I really appreciate if someone could point to the problem.
Thank you in advance!

Sandor

Re: docx to pdf conversion problem

PostPosted: Wed Oct 13, 2010 11:43 pm
by jason
Hi

It looks like your docx was created in OpenOffice (or something other than Word).

The problem is that it does not contain a default paragraph style.

I've just made it fallback to style0 as the default paragraph style; please try the new nightly http://dev.plutext.org/docx4j/docx4j-ni ... 101013.jar

I notice your code is timing PDF creation. Please bear in mind that JAXB Context setup takes a while, but only needs to be done once (not once per docx).
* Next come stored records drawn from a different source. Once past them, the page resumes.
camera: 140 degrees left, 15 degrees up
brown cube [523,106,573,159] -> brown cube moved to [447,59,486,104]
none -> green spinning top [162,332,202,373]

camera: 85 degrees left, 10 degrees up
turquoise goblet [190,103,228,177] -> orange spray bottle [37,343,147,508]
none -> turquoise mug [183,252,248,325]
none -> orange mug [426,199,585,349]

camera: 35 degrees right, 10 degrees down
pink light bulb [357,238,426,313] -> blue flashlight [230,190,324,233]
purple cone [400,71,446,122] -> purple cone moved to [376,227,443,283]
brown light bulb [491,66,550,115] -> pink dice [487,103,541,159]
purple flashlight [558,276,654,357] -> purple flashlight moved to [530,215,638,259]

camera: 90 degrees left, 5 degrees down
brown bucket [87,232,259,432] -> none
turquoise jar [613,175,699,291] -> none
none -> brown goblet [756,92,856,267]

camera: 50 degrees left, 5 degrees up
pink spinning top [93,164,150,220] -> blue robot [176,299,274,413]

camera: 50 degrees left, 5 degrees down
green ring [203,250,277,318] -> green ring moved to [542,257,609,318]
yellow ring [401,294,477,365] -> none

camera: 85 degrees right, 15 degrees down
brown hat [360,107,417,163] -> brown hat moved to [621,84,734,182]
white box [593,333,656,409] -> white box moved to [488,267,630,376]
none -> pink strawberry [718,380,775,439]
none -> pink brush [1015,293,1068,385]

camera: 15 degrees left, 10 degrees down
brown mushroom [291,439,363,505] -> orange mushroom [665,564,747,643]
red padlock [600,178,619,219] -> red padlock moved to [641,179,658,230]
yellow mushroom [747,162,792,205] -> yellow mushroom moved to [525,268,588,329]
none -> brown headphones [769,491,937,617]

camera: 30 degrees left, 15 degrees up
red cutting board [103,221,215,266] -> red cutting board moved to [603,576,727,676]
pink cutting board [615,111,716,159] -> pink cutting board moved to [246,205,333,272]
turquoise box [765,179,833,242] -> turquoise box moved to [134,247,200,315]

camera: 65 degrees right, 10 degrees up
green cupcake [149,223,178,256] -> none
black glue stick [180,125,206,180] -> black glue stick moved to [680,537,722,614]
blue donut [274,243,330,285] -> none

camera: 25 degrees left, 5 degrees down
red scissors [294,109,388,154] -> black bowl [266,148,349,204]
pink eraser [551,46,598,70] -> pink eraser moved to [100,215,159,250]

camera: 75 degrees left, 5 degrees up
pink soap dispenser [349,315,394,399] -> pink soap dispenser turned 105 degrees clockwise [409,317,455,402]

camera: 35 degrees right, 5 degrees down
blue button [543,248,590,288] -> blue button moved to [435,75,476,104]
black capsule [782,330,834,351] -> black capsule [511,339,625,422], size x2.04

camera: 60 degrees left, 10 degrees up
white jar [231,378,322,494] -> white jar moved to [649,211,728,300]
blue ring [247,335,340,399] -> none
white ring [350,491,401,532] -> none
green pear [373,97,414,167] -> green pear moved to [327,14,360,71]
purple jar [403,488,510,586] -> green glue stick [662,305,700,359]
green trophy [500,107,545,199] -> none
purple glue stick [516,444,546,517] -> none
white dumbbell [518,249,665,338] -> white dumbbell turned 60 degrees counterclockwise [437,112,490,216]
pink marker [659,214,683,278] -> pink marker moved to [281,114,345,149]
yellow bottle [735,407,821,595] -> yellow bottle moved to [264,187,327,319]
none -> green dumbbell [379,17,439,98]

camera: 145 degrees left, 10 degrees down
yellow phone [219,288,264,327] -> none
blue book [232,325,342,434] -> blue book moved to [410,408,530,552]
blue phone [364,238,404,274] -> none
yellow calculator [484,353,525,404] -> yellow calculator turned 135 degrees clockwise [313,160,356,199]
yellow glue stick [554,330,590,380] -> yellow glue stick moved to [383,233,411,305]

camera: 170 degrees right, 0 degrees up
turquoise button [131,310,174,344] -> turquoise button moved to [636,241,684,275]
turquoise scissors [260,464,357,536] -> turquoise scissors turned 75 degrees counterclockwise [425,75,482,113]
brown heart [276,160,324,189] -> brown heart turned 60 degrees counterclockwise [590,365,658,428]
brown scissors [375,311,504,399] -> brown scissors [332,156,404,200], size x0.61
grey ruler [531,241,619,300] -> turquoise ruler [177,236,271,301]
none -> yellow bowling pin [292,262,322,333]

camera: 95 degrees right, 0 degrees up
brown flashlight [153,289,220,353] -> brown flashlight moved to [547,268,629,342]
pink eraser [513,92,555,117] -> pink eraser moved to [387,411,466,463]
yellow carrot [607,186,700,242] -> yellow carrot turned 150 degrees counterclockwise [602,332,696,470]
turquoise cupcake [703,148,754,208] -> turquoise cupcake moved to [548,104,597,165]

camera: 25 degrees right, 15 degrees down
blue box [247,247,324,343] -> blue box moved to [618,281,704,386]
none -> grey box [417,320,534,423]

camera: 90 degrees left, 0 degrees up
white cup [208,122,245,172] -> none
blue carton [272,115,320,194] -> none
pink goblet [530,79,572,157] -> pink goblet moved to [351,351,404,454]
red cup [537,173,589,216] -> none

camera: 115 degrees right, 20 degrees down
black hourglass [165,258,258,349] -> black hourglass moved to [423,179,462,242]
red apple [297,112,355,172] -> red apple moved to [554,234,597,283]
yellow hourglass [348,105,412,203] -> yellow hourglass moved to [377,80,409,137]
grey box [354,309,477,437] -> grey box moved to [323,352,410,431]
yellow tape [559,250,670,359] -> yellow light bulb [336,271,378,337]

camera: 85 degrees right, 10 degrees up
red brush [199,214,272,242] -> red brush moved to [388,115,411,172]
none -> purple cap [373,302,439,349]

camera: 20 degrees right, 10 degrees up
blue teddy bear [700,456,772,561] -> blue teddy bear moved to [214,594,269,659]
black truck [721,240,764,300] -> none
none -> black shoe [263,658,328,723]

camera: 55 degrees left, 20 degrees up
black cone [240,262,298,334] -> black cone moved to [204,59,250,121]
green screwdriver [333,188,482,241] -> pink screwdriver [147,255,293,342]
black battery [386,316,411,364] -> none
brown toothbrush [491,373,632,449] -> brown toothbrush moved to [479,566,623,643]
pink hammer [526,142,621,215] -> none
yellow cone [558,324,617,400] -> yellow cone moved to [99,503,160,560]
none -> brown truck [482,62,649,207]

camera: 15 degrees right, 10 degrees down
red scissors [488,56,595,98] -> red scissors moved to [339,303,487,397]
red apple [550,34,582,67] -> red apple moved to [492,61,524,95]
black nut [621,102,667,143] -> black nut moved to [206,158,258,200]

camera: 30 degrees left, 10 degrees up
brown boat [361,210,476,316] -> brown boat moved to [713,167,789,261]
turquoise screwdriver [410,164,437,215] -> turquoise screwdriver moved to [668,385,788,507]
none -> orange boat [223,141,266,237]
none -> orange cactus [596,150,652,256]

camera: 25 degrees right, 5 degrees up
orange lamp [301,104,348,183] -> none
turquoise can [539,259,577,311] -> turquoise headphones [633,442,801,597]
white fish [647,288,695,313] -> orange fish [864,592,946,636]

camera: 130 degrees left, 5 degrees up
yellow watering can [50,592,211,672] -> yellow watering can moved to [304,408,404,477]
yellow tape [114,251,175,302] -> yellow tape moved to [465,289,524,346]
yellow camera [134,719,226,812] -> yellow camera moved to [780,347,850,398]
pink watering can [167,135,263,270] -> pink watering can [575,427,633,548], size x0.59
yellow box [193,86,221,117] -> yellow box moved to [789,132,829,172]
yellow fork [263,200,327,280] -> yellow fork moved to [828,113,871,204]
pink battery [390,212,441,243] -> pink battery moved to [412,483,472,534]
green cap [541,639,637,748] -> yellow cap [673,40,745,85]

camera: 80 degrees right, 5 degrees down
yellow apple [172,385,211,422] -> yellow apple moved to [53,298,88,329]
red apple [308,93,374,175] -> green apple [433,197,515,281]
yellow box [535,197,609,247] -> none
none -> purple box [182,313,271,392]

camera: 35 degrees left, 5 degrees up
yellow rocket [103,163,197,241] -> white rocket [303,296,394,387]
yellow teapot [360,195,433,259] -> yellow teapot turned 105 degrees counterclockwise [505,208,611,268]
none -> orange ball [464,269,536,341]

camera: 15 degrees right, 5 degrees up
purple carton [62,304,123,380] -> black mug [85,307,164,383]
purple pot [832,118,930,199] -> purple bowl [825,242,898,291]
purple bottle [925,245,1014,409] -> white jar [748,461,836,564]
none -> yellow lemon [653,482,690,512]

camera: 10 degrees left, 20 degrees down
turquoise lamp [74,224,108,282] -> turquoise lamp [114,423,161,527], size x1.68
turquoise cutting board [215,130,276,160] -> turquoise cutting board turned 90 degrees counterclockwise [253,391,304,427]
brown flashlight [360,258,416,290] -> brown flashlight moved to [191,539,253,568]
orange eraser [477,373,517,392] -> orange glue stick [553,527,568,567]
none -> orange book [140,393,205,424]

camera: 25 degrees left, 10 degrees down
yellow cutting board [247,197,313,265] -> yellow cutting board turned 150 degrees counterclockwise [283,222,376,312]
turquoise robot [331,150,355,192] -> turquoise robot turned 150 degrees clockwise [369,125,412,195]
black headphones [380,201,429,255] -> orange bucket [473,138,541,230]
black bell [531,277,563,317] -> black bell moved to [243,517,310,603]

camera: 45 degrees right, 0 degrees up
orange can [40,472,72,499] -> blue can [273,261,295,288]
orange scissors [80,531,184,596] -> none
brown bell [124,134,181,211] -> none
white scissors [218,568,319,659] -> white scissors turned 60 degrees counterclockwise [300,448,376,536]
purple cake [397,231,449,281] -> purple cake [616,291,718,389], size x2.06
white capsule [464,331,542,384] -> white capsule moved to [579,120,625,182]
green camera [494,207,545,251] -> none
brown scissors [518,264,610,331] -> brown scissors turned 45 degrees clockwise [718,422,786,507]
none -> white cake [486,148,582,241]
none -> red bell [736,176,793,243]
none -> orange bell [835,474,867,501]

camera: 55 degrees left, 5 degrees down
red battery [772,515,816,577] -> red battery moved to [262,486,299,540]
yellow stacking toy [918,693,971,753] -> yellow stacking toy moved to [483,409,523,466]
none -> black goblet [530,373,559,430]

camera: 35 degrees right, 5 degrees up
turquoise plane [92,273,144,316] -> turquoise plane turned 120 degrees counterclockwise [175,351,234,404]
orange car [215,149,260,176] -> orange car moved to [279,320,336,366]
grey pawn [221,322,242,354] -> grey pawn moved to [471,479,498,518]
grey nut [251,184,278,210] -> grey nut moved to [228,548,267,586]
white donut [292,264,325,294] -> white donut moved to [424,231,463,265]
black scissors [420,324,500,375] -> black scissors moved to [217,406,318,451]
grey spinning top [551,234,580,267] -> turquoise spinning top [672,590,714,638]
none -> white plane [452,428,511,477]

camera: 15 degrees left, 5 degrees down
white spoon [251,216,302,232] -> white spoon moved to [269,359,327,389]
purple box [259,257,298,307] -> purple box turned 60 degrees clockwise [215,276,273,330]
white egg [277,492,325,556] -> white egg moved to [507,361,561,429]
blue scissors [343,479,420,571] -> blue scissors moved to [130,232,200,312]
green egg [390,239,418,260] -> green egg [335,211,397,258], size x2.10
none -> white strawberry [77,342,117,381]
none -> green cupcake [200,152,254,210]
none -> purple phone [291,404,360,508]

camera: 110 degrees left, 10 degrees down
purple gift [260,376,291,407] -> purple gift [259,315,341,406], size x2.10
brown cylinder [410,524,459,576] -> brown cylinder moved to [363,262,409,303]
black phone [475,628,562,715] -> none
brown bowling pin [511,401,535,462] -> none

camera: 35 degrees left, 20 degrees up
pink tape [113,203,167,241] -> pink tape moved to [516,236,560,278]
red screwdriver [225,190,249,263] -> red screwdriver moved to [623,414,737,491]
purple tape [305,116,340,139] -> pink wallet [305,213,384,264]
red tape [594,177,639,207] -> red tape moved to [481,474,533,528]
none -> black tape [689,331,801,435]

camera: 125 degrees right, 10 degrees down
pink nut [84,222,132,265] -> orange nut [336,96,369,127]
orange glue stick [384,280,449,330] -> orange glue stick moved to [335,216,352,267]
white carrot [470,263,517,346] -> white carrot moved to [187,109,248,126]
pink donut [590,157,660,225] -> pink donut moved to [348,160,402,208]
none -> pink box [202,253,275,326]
Also, for improved performance, you should look at reusing your FOP configuration (so font setup is just done once).

hope this helps .. Jason

Re: docx to pdf conversion problem

PostPosted: Wed Oct 13, 2010 11:56 pm
by sfeher
jason wrote:Hi

It looks like your docx was created in OpenOffice (or something other than Word).

Yes, in Openoffice.
jason wrote:The problem is that it does not contain a default paragraph style.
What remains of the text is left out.